Detroit of course, gave us techno. And Sheffield’s electronic music clout belies its relatively small population of just over half a million. The South Yorkshire city has produced a surprising number of synth pop and electronic bands including The Human League, Heaven 17, ABC, and Cabaret Voltaire, as well as give us one of electronic music’s most important labels - Warp Records [l].

More recently in the late ‘90s, Sheffield kick started the UK’s trance revolution (and to a greater extent, the world’s), via its audacious superclub Gatecrasher, which mysteriously burned to the ground in 2007.


It comes as no great surprise then, that D.Ramirez [a], Sheffield’s rising dance music star, will launch a new record label in the coming months that pays homage to the city which is rightly proud of its electronic music heritage.

The imprint will be called Made In Sheffield.

Little information has been released about the venture officially, although we heard that top British producers like Matt Tolfrey, Paul Woolford, Jim Rivers, and Darren Emerson will be involved.

Recent D.Ramirez releases

The launch of the label represents D.Ramirez’ continued rise to the top of the new British house tree, where he shares a branch with tech house super producer Funkagenda, and Toolroom boss Mark Knight, who collaborated on D.Ramirez and Underworld’s recent club smash ‘Downpipe’.


The track, which some critics described as a return to form for Underworld, was licensed to a number of top compilations by Defected, Stealth Records, and Ministry of Sound, and is arguably D.Ramirez’ biggest success since his ‘Columbian Soul’ collaboration with Mark Knight in 2007.

On the solo production front, Ramirez has released a series of peak time tracks recently, which are always recognizable from their title - if it has the number ‘8’ in it, it’s a plus eight stormer (although we’re unsure if that was the creator’s intention).

First came ‘Satur8’ last November, which Funkagenda included on his Toolroom Knights mix compilation.


And then just before Miami’s WMC, Ramirez dropped both ‘Nitr8’ and ‘Devi8or’. ‘Nitr8’, a late night and somewhat anxious club track, was a fine slice of modern progressive house with warm female vocals that counteracted the rhythm’s techno meanderings. A percussion driven remix from Paul Woolford, offered a cute take on the original.

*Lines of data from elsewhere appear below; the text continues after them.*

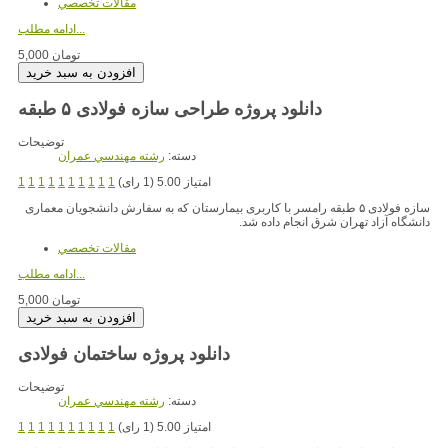
مقالات تخصصي
ادامه مطلب...
5,000 تومان
دانلود پروژه طراحی سازه فولادی ۵ طبقه
توضیحات
دسته:
رشته مهندسي عمران
امتیاز 5.00 (1 رای)
1
1
1
1
1
1
1
1
1
1
سازه فولادی ۵ طبقه رامسر با کاربری بیمارستان که به سفارش دانشجویان معماری
دانشگاه آزاد تهران شرق انجام داده شد.
مقالات تخصصي
ادامه مطلب...
5,000 تومان
دانلود پروژه ساختمان فولادی
توضیحات
دسته:
رشته مهندسي عمران
امتیاز 5.00 (1 رای)
1
1
1
1
1
1
1
1
1
1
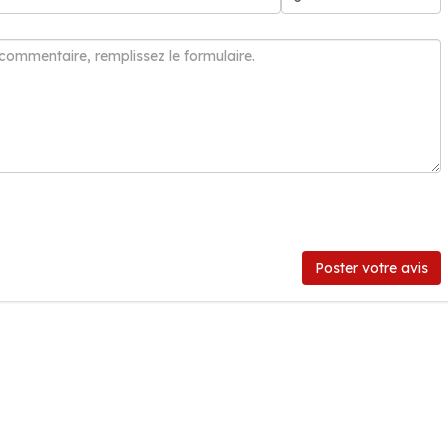
Poster votre avis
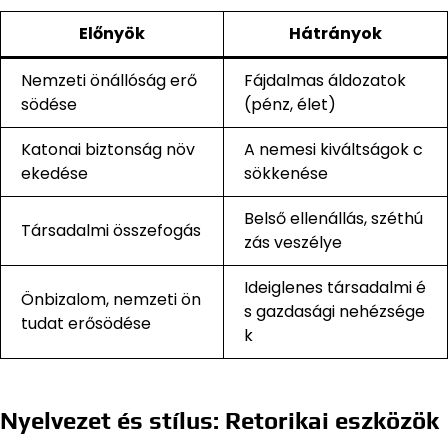
Előnyök
Hátrányok
Nemzeti önállóság erő
Fájdalmas áldozatok
södése
(pénz, élet)
Katonai biztonság növ
A nemesi kiváltságok c
ekedése
sökkenése
Belső ellenállás, széthú
Társadalmi összefogás
zás veszélye
Ideiglenes társadalmi é
Önbizalom, nemzeti ön
s gazdasági nehézsége
tudat erősödése
k
Nyelvezet és stílus: Retorikai eszközök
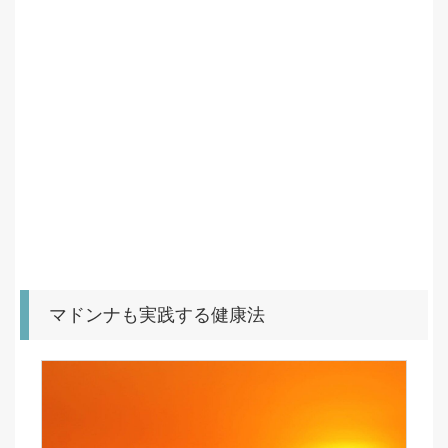
マドンナも実践する健康法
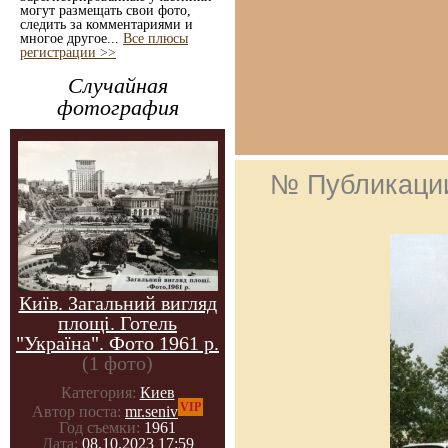
могут размещать свои фото,
следить за комментариями и
многое другое...
Все плюсы
регистрации >>
Случайная
фотография
№ Публикаци
Київ. Загальний вигляд
площі. Готель
"Україна". Фото 1961 р.
(1 фото)
Категория:
Киев
VIP
Автор поста:
mr.seniv
Год съемки:
1961
Дата:
08.10.2023 17:59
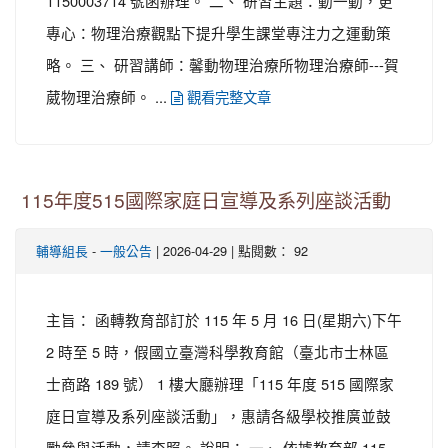
1150003714 號函辦理。 二、 研習主題：動一動，更
專心：物理治療觀點下提升學生課堂專注力之運動策
略。 三、 研習講師：馨動物理治療所物理治療師---賀
葳物理治療師。 ...
觀看完整文章
115年度515國際家庭日宣導及系列座談活動
-
| 2026-04-29 | 點閱數： 92
輔導組長
一般公告
主旨： 函轉教育部訂於 115 年 5 月 16 日(星期六)下午
2 時至 5 時，假國立臺灣科學教育館（臺北市士林區
士商路 189 號） 1 樓大廳辦理「115 年度 515 國際家
庭日宣導及系列座談活動」，惠請各級學校推廣並鼓
勵參與活動，請查照。 說明： 一、 依據教育部 115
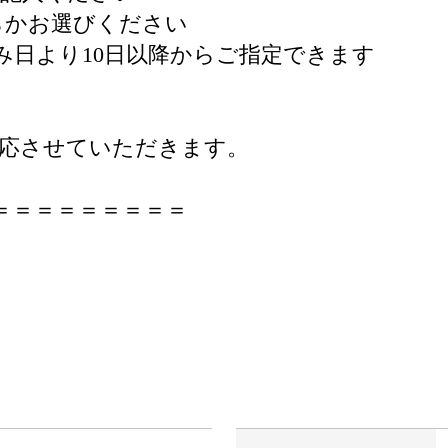
ちらかお選びください
み日より10日以降からご指定できます
対応させていただきます。
＝＝＝＝＝＝＝＝＝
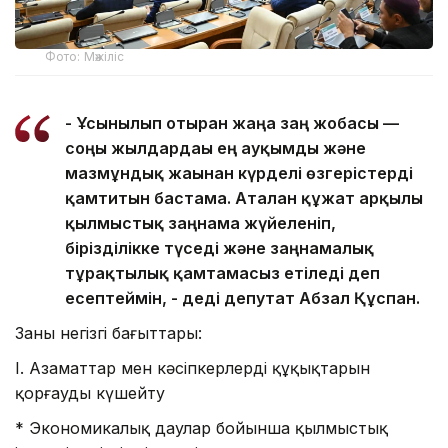
Фото: Мәжіліс
- Ұсынылып отырған жаңа заң жобасы —
соңғы жылдардағы ең ауқымды және
мазмұндық жағынан күрделі өзгерістерді
қамтитын бастама. Аталған құжат арқылы
қылмыстық заңнама жүйеленіп,
бірізділікке түседі және заңнамалық
тұрақтылық қамтамасыз етіледі деп
есептеймін, - деді депутат Абзал Құспан.
Заңның негізгі бағыттары:
I. Азаматтар мен кәсіпкерлердің құқықтарын
қорғауды күшейту
* Экономикалық даулар бойынша қылмыстық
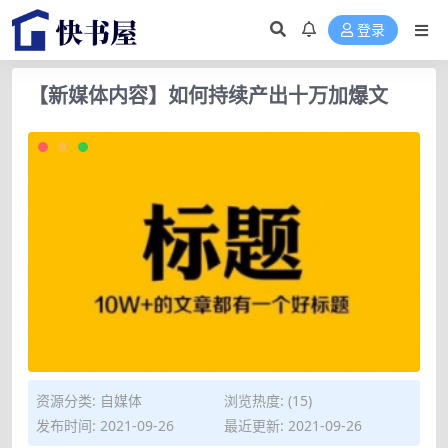
登录
【新媒体内容】如何持续产出十万加爆文
资源分类:
自媒体
浏览热度: (15)
发布时间: 2021-09-26
最近更新: 2021-09-26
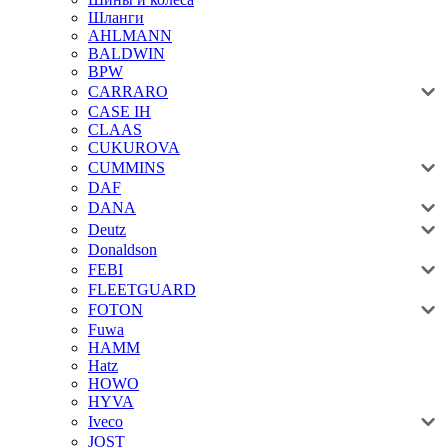
Шланги
AHLMANN
BALDWIN
BPW
CARRARO
CASE IH
CLAAS
CUKUROVA
CUMMINS
DAF
DANA
Deutz
Donaldson
FEBI
FLEETGUARD
FOTON
Fuwa
HAMM
Hatz
HOWO
HYVA
Iveco
JOST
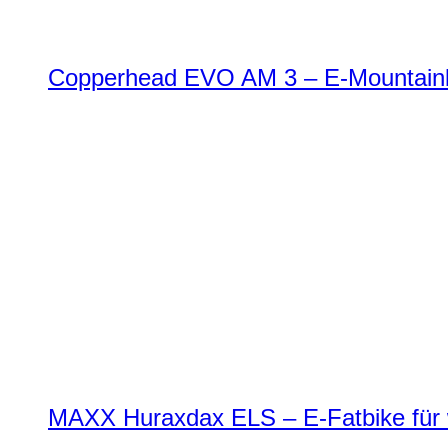
Copperhead EVO AM 3 – E-Mountainbi
MAXX Huraxdax ELS – E-Fatbike für w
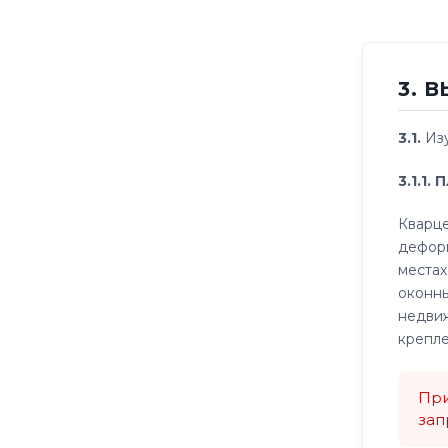
3. 
3.1.
Изу
3.1.1
Кварце
деформ
местах
оконны
недвиж
крепле
При
зап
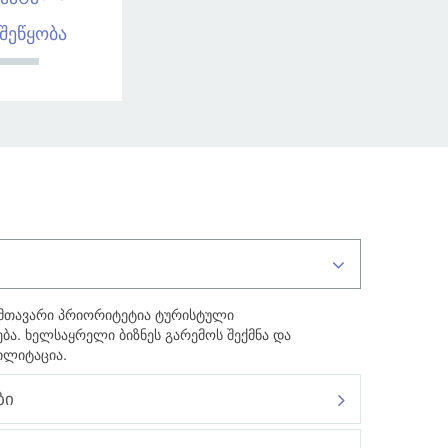
შეწყობა
 მთავარი პრიორიტეტია ტურისტული
ბა. ხელსაყრელი ბიზნეს გარემოს შექმნა და
ილიტაცია.
ბი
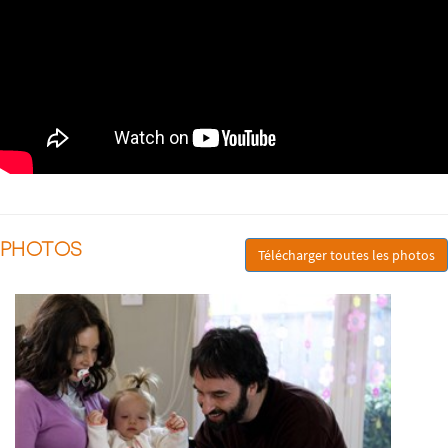
PHOTOS
Télécharger toutes les photos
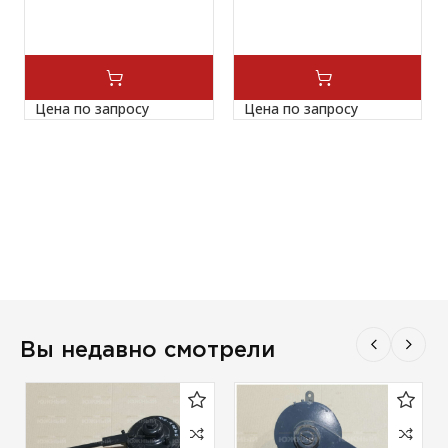
Цена по запросу
Цена по запросу
Вы недавно смотрели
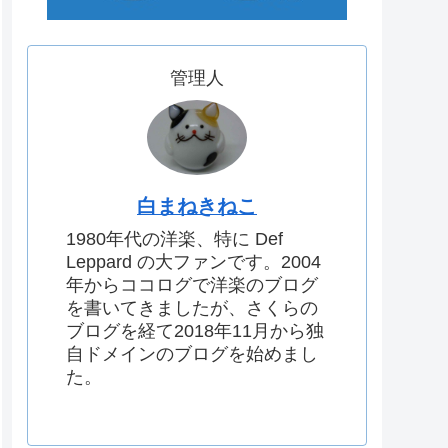
管理人
白まねきねこ
1980年代の洋楽、特に Def
Leppard の大ファンです。2004
年からココログで洋楽のブログ
を書いてきましたが、さくらの
ブログを経て2018年11月から独
自ドメインのブログを始めまし
た。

‘Devi8or’ ran with the heavy beat theme, twisting layers of beefed up synthesizers and hypnotic bleep lines into a raw mainroom techno tool. Both tracks were huge for Ramirez and his band of proggy-tech house brothers at WMC.


Other D.Ramirez news

On the social media front, D.Ramirez has been a busy boy too. Following an Australian tour, he produced this excellent tour diary video, which depicts the producer’s trip to Perth and Sydney in all its hazy nightclub glory.

After that, he visited Deadmau5 collaborator Steve Duda [a] in his studio in Los Angeles to check out Duda’s new beat making software plug-in Nerve. Both Duda and Deadmau5 have been using the software in their live sets, and Ramirez reckons “it’s the future of drum programming as we know it.”

Video: D.Ramirez & Steve Duda talk Nerve


And finally...

Lastly, we’d like to offer our congratulations to Dean, who recently tied the knot with Sheffield-based singer Leigh de Vries in a marriage ceremony at Las Vegas’ Graceland Chapel. The bride wore black, and Elvis walked her down the aisle.